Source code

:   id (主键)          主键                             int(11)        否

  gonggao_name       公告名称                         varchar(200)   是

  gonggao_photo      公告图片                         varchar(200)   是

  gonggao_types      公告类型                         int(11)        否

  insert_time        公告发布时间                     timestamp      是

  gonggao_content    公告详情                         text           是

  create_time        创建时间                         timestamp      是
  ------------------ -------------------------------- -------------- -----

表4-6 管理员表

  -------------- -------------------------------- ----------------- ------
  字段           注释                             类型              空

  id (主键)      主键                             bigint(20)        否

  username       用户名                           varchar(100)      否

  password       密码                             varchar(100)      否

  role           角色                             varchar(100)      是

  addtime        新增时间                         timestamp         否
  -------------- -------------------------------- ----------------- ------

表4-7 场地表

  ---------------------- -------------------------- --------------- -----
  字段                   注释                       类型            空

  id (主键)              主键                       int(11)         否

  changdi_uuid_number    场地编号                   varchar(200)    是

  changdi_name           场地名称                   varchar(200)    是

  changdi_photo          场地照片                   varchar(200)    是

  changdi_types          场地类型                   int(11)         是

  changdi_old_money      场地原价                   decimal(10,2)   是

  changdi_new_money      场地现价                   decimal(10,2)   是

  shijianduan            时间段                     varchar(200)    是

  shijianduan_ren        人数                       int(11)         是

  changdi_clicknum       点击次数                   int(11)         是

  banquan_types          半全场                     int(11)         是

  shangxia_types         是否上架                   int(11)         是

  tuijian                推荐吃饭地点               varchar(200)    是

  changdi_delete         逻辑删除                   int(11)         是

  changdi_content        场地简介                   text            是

### [EXERCISE AIM]
In your response, give all the records again with nothing altered.

### [SOLUTION FOR THIS PROBLEM]
Source code

:   id (主键)          主键                             int(11)        否

  gonggao_name       公告名称                         varchar(200)   是

  gonggao_photo      公告图片                         varchar(200)   是

  gonggao_types      公告类型                         int(11)        否

  insert_time        公告发布时间                     timestamp      是

  gonggao_content    公告详情                         text           是

  create_time        创建时间                         timestamp      是
  ------------------ -------------------------------- -------------- -----

表4-6 管理员表

  -------------- -------------------------------- ----------------- ------
  字段           注释                             类型              空

  id (主键)      主键                             bigint(20)        否

  username       用户名                           varchar(100)      否

  password       密码                             varchar(100)      否

  role           角色                             varchar(100)      是

  addtime        新增时间                         timestamp         否
  -------------- -------------------------------- ----------------- ------

表4-7 场地表

  ---------------------- -------------------------- --------------- -----
  字段                   注释                       类型            空

  id (主键)              主键                       int(11)         否

  changdi_uuid_number    场地编号                   varchar(200)    是

  changdi_name           场地名称                   varchar(200)    是

  changdi_photo          场地照片                   varchar(200)    是

  changdi_types          场地类型                   int(11)         是

  changdi_old_money      场地原价                   decimal(10,2)   是

  changdi_new_money      场地现价                   decimal(10,2)   是

  shijianduan            时间段                     varchar(200)    是

  shijianduan_ren        人数                       int(11)         是

  changdi_clicknum       点击次数                   int(11)         是

  banquan_types          半全场                     int(11)         是

  shangxia_types         是否上架                   int(11)         是

  tuijian                推荐吃饭地点               varchar(200)    是

  changdi_delete         逻辑删除                   int(11)         是

  changdi_content        场地简介                   text            是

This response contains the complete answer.